Document text
As best as I can remember, after the Kickstarter, Brian set up his website and a couple of months later he offered this limited edition pencil, without the cutouts. This one still has the One Dot at the top, but also has “SPOKE” stamped on the side, along with the number of the pencil (20 pieces in the limited run), in my case, “6”. This pencil is made of Gunmetal Gray anodized aluminum.
This pencil was released in 2013, and was a kind of side pencil from the main Spoke line, and thus does not have the Dot designation and is labeled “SPOKE 2013”. This one is made from the guts of the Pentel P225 (the only size available at this time).
It is a good thing that Brian did not decide to try to continue to use the P225, as (at least here in the USA) it was discontinued after the 2012 catalog. Or maybe that is why he did not carry forward with this…
Spoke Two Dot
I missed this pencil when it was first offered in 2013 and only picked it up in 2018 when Brian posted about having a few left in stock.
Aside from the Two Dot designation, the only difference I see in this pencil is that the slots are cut narrower than the One Dot.
Spoke Three Dot Prototype
I picked this one up at the same time as the Spoke Two Dot in 2018. Made of bare aluminum, this pencil marked a complete change of direction for Spoke pencils, and I think it is for the better. I did like the uniqueness of the prior pencils, but they never fit my hand comfortably due to the flare at the tip end.
This pencil, with the straight grip section that flares out larger into the body where the spokes are is, to me, a fantastic design. It just fits my hand very comfortably.
The only real downside to this design, is that it no longer has any flat edges to keep it from rolling off a desk.
As I said, this pencil is a prototype for the…
Spoke Three Dot
In July 2017, Spoke Design released almost the perfect pencil.
It had the right shape and it was Brian’s first pencil released in Titanium (the only way the Three Dot was released). It was perfect, except that he kept having issues making these out of Titanium (“the deep bore was difficult in the Ti as well as the slots”). Thus, only 100 were released, making a limited edition out of what was (I believe) supposed to be an ongoing production.
P205 8.3 mm Black Anodized Aluminum Grip with Red Anodized Aluminum Body
(First Spoke 4 I purchased)

Aim of the exercise
Decide whether each statement below agrees with the text on Spoke pencils. Answer yes or no for each, and quote the deciding words of the text.
(a) The Spoke Three Dot was released only in titanium.
(b) The Gunmetal Gray limited edition pencil was made in a run of 50.
(c) The Spoke Three Dot Prototype is made of bare aluminum.

Provided records
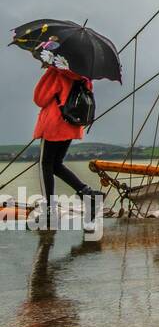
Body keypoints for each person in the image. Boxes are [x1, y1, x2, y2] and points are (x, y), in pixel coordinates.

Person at [32, 65, 98, 225]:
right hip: (72, 125)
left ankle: (49, 211)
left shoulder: (56, 72)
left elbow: (39, 99)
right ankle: (88, 194)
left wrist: (49, 70)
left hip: (54, 124)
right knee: (55, 165)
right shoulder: (85, 75)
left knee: (46, 165)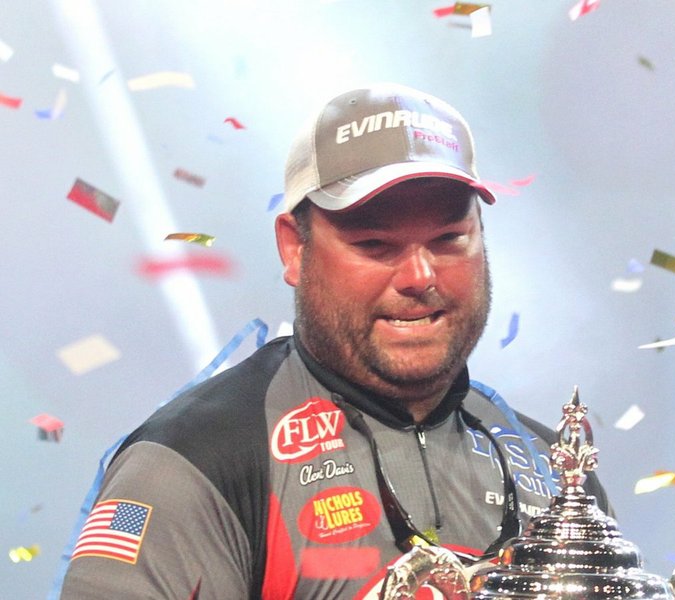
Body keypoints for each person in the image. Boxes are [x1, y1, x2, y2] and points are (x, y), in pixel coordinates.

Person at [59, 82, 610, 599]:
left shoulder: (555, 472)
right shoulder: (193, 463)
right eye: (375, 243)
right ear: (294, 249)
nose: (420, 275)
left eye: (449, 239)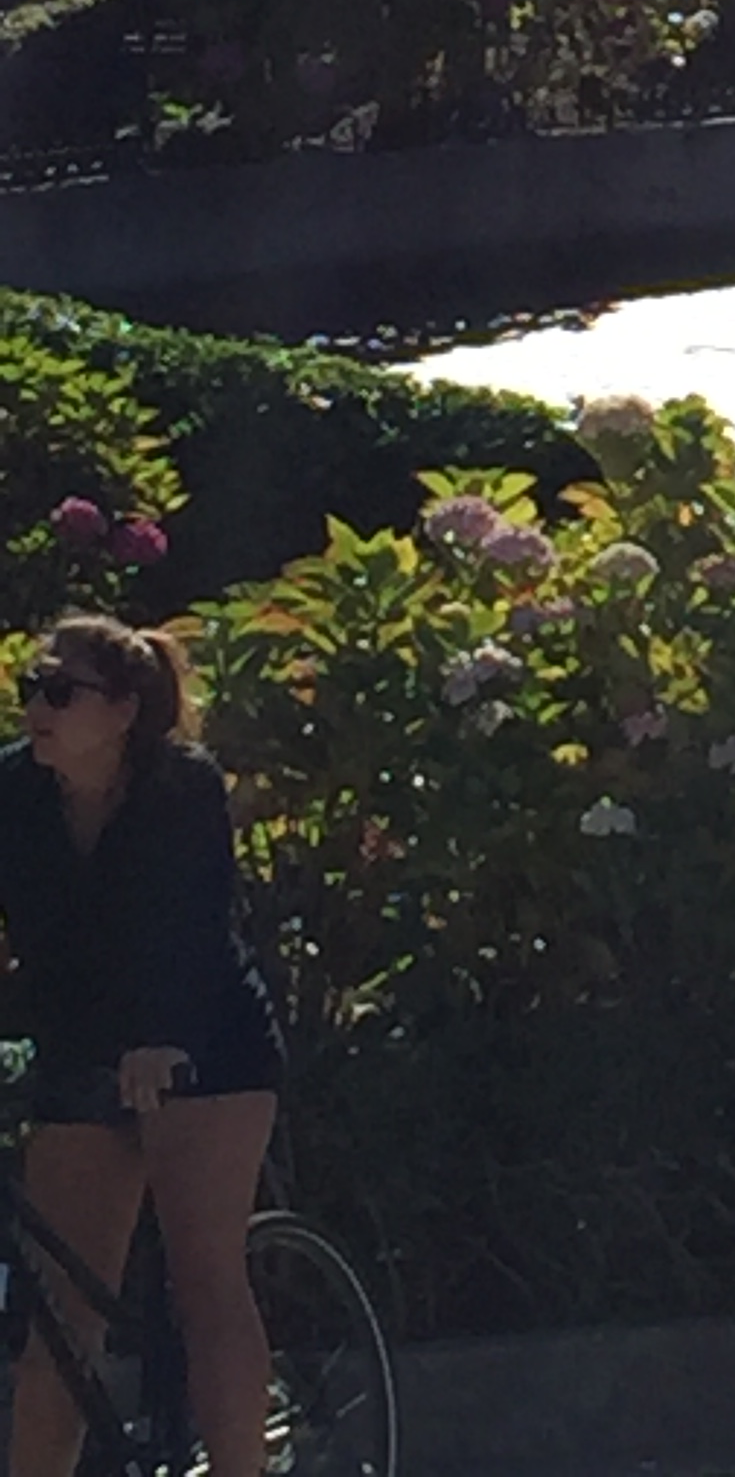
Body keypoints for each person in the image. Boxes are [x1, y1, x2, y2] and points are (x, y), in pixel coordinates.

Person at [0, 615, 286, 1477]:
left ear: (123, 711)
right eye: (30, 689)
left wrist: (159, 1038)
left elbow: (190, 928)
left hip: (201, 1038)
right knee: (59, 1321)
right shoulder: (14, 790)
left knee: (205, 1282)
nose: (37, 708)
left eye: (60, 692)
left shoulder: (181, 787)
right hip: (83, 1041)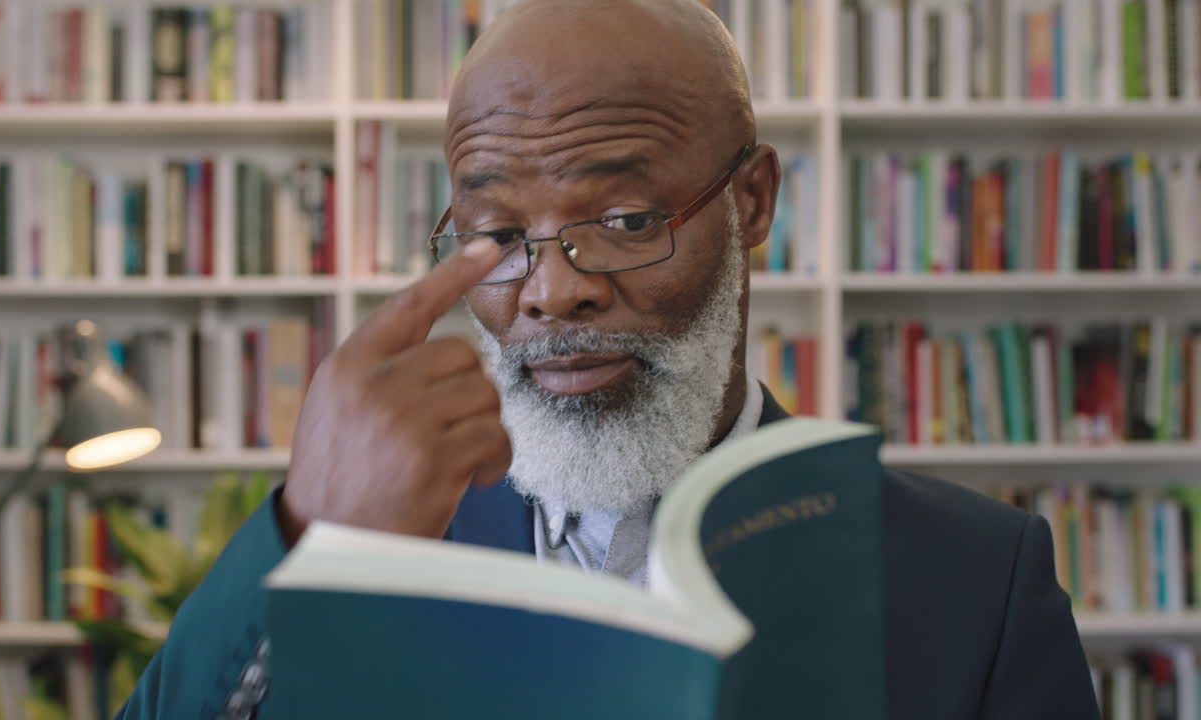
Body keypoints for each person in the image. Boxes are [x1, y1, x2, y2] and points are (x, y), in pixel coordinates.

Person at [117, 1, 1100, 717]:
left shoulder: (977, 581)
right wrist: (308, 533)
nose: (551, 290)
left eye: (625, 219)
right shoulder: (378, 546)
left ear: (751, 201)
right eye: (497, 233)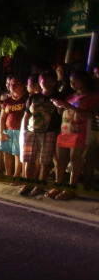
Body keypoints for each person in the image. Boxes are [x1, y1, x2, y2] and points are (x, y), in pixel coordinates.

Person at [49, 68, 99, 200]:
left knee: (75, 160)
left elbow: (90, 114)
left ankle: (71, 189)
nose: (72, 84)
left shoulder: (92, 97)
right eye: (70, 82)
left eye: (74, 81)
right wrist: (59, 107)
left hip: (79, 132)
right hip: (65, 130)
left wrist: (69, 106)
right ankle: (58, 185)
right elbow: (64, 112)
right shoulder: (71, 96)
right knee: (60, 161)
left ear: (83, 81)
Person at [17, 74, 51, 195]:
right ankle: (28, 184)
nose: (46, 83)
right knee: (29, 159)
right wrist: (25, 131)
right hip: (31, 131)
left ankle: (40, 185)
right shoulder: (33, 98)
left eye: (49, 80)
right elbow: (26, 115)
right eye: (43, 81)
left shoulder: (56, 97)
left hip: (48, 131)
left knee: (44, 160)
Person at [0, 73, 28, 181]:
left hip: (21, 132)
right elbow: (2, 118)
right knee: (7, 153)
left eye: (16, 84)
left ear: (22, 85)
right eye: (11, 84)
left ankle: (16, 176)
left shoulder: (26, 99)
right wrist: (1, 133)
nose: (13, 86)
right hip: (8, 131)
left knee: (17, 154)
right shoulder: (7, 101)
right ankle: (9, 175)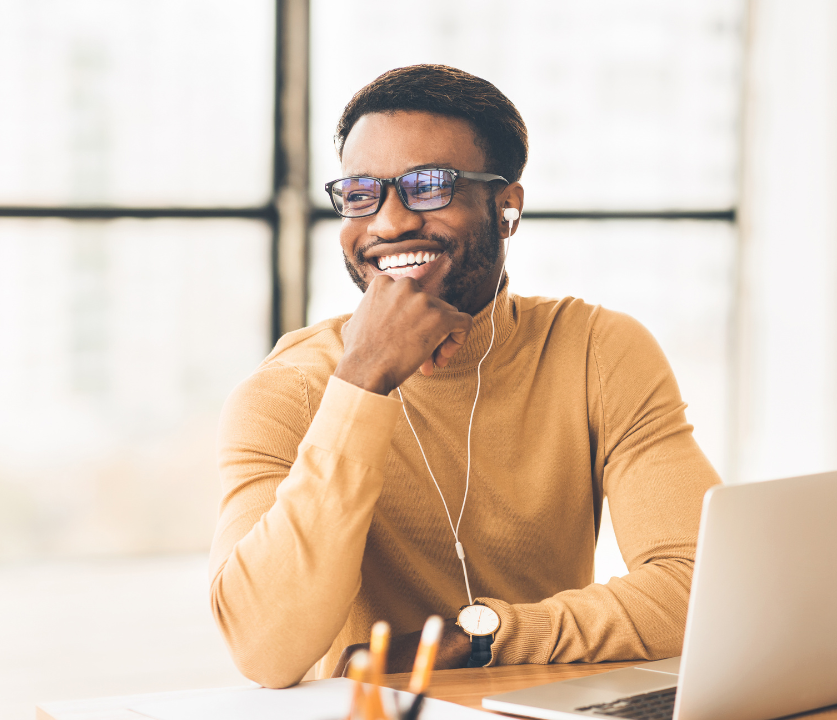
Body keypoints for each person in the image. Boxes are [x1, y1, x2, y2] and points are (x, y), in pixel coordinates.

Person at [208, 64, 721, 689]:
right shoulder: (287, 392)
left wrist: (477, 638)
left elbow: (703, 587)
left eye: (429, 187)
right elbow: (264, 650)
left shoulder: (594, 351)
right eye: (361, 192)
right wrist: (363, 379)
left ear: (506, 205)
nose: (389, 223)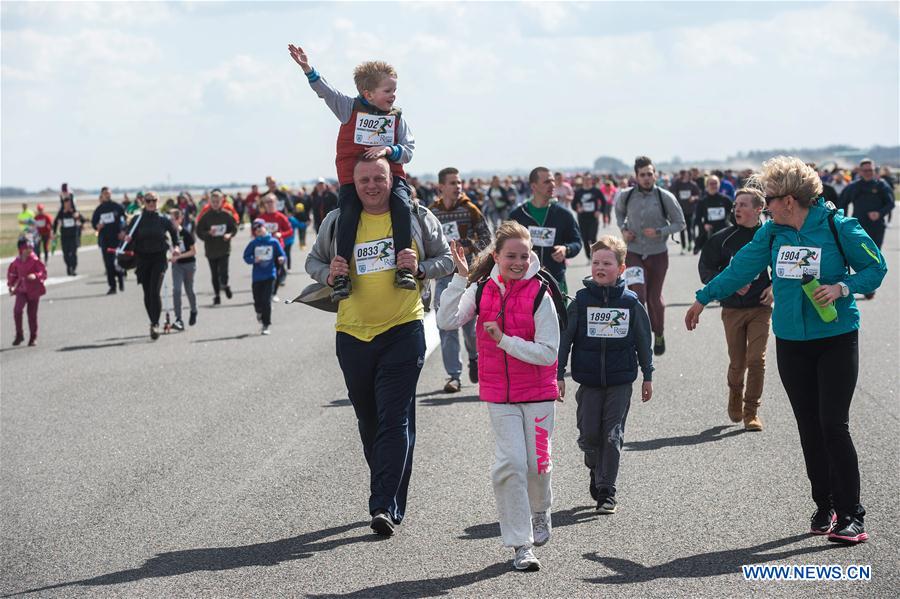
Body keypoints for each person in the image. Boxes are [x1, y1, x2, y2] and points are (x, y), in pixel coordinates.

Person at [685, 156, 887, 545]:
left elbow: (876, 268)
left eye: (770, 199)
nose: (766, 206)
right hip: (792, 341)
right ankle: (824, 505)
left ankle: (852, 515)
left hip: (836, 336)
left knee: (833, 423)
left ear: (790, 200)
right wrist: (702, 298)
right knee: (809, 426)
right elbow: (739, 269)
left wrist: (843, 287)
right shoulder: (772, 234)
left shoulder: (837, 226)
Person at [305, 157, 452, 537]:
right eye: (364, 180)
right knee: (370, 420)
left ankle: (382, 504)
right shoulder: (338, 221)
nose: (372, 186)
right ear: (353, 184)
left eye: (379, 178)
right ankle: (389, 485)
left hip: (403, 329)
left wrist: (420, 268)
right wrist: (329, 272)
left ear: (392, 180)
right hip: (352, 334)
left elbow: (447, 259)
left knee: (394, 418)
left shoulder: (416, 217)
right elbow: (312, 261)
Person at [437, 222, 560, 572]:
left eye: (524, 255)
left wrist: (504, 340)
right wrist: (459, 280)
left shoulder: (540, 294)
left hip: (537, 394)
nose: (518, 262)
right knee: (510, 465)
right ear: (496, 257)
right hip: (500, 395)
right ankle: (521, 545)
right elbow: (447, 321)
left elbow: (549, 353)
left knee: (538, 465)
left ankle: (540, 510)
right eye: (511, 256)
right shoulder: (480, 290)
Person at [290, 43, 417, 301]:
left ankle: (403, 268)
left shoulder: (397, 118)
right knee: (347, 217)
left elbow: (409, 150)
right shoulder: (348, 108)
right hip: (352, 180)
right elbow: (326, 91)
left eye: (395, 90)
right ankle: (341, 275)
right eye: (388, 91)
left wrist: (388, 150)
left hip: (390, 178)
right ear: (368, 94)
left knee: (403, 206)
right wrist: (307, 68)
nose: (393, 95)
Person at [557, 235, 653, 514]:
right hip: (587, 380)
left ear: (621, 268)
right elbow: (566, 339)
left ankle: (607, 490)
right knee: (589, 435)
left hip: (620, 380)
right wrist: (558, 373)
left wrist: (648, 375)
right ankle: (594, 466)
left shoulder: (630, 303)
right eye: (596, 262)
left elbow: (643, 341)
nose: (600, 267)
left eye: (607, 263)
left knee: (612, 434)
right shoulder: (581, 301)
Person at [697, 188, 772, 431]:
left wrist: (774, 288)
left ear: (759, 209)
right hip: (733, 309)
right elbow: (706, 270)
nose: (737, 209)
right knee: (738, 363)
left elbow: (785, 267)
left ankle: (751, 411)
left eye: (743, 205)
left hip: (760, 307)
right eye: (736, 205)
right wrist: (730, 285)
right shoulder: (723, 239)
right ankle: (735, 395)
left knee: (757, 360)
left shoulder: (770, 237)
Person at [614, 156, 686, 355]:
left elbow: (680, 223)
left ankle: (659, 333)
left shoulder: (665, 197)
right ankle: (639, 338)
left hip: (657, 254)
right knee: (638, 296)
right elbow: (619, 213)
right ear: (636, 176)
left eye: (650, 174)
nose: (646, 178)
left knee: (654, 299)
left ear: (655, 175)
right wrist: (623, 229)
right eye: (642, 175)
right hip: (633, 253)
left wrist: (660, 231)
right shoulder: (626, 196)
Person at [429, 167, 492, 392]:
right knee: (446, 327)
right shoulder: (432, 213)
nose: (458, 187)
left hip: (468, 277)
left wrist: (469, 247)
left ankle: (475, 358)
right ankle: (453, 376)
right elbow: (424, 243)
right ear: (441, 187)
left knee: (470, 328)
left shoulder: (470, 210)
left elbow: (487, 238)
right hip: (444, 277)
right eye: (453, 183)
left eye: (459, 182)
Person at [509, 167, 582, 295]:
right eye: (547, 182)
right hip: (523, 280)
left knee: (558, 315)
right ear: (534, 186)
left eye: (553, 181)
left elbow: (576, 242)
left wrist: (566, 249)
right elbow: (504, 245)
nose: (553, 184)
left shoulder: (563, 214)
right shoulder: (518, 215)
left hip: (555, 280)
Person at [125, 192, 180, 339]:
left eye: (154, 200)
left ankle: (155, 324)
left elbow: (175, 235)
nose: (151, 203)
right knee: (147, 293)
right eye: (148, 201)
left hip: (159, 259)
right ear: (144, 202)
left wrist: (176, 247)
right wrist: (127, 238)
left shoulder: (163, 219)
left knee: (154, 291)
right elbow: (128, 236)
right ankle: (152, 321)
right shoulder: (137, 219)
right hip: (142, 259)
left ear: (157, 201)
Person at [838, 158, 893, 272]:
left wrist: (879, 213)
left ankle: (872, 284)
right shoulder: (853, 186)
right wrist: (843, 221)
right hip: (858, 227)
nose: (868, 173)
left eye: (870, 170)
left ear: (874, 170)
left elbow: (890, 203)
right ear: (860, 171)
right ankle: (865, 280)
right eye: (865, 170)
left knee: (875, 255)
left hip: (877, 226)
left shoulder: (881, 185)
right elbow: (842, 203)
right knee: (860, 256)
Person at [244, 219, 286, 335]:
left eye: (260, 227)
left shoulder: (273, 242)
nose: (258, 230)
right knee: (258, 300)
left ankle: (266, 324)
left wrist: (281, 259)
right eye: (256, 229)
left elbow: (282, 254)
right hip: (257, 276)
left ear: (265, 228)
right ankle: (259, 311)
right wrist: (253, 260)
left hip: (270, 275)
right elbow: (246, 256)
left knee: (267, 301)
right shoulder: (253, 243)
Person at [196, 190, 238, 306]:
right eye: (213, 201)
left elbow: (234, 228)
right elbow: (199, 231)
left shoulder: (226, 215)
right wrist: (208, 233)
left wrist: (229, 235)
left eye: (217, 201)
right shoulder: (206, 217)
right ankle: (217, 295)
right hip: (211, 249)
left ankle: (225, 285)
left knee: (224, 272)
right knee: (214, 274)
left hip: (224, 248)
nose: (215, 203)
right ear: (210, 202)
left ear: (221, 202)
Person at [6, 238, 47, 347]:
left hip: (34, 290)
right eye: (26, 248)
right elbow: (12, 275)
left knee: (32, 315)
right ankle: (19, 334)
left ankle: (33, 337)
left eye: (30, 247)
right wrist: (11, 285)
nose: (29, 250)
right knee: (17, 310)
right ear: (21, 249)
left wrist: (36, 275)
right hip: (21, 289)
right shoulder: (16, 262)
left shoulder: (34, 260)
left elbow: (42, 272)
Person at [257, 193, 293, 300]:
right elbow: (254, 231)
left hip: (278, 248)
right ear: (264, 204)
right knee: (265, 272)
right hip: (264, 249)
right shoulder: (261, 218)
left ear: (276, 203)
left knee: (278, 271)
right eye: (267, 202)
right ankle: (265, 291)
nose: (269, 204)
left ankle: (274, 293)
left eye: (271, 201)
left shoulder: (281, 217)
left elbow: (290, 231)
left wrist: (281, 234)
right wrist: (259, 234)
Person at [92, 187, 127, 294]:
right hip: (105, 240)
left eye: (108, 193)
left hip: (117, 239)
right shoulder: (99, 210)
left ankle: (121, 278)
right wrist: (98, 226)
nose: (107, 195)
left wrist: (124, 231)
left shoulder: (117, 207)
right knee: (108, 264)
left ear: (111, 194)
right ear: (102, 195)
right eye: (104, 193)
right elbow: (94, 224)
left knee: (117, 262)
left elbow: (126, 219)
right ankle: (112, 286)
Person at [169, 208, 198, 329]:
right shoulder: (168, 234)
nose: (171, 222)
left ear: (180, 219)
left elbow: (193, 251)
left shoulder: (185, 233)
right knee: (176, 290)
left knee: (189, 290)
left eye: (174, 219)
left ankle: (194, 310)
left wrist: (179, 256)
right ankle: (178, 319)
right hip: (177, 266)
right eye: (170, 219)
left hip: (189, 264)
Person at [694, 175, 733, 254]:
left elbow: (735, 215)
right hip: (709, 235)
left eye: (715, 183)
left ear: (719, 185)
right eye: (711, 183)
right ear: (707, 185)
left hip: (724, 233)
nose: (713, 186)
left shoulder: (726, 199)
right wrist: (704, 225)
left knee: (725, 261)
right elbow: (697, 219)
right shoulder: (702, 201)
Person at [572, 174, 604, 260]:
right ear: (583, 181)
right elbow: (573, 204)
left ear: (591, 181)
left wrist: (599, 211)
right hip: (582, 218)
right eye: (585, 180)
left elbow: (603, 202)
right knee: (585, 239)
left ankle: (596, 255)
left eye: (588, 179)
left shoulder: (596, 191)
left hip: (593, 218)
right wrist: (577, 209)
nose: (587, 181)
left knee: (592, 238)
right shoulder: (578, 192)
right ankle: (589, 256)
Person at [669, 170, 701, 253]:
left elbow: (698, 195)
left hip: (690, 210)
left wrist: (694, 198)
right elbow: (671, 189)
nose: (686, 176)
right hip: (680, 209)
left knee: (690, 228)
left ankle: (690, 243)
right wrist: (677, 180)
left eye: (688, 175)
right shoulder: (678, 184)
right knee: (682, 229)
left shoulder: (693, 185)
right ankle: (683, 247)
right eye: (685, 175)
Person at [53, 197, 85, 276]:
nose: (68, 206)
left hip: (73, 236)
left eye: (69, 204)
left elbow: (83, 220)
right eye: (66, 204)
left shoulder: (74, 212)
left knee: (73, 253)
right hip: (64, 236)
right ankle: (68, 266)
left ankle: (73, 269)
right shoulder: (61, 213)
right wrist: (54, 232)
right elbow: (55, 223)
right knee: (66, 254)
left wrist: (78, 217)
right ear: (63, 204)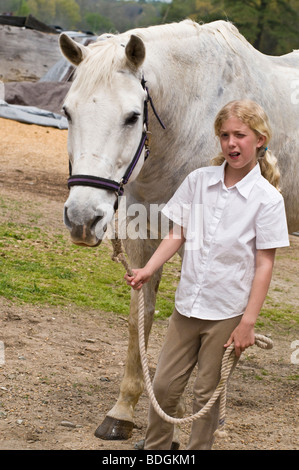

Response area
(a) Yes: "the only way the Three Dot was released"
(b) No: "20 pieces in the limited run"
(c) Yes: "Made of bare aluminum"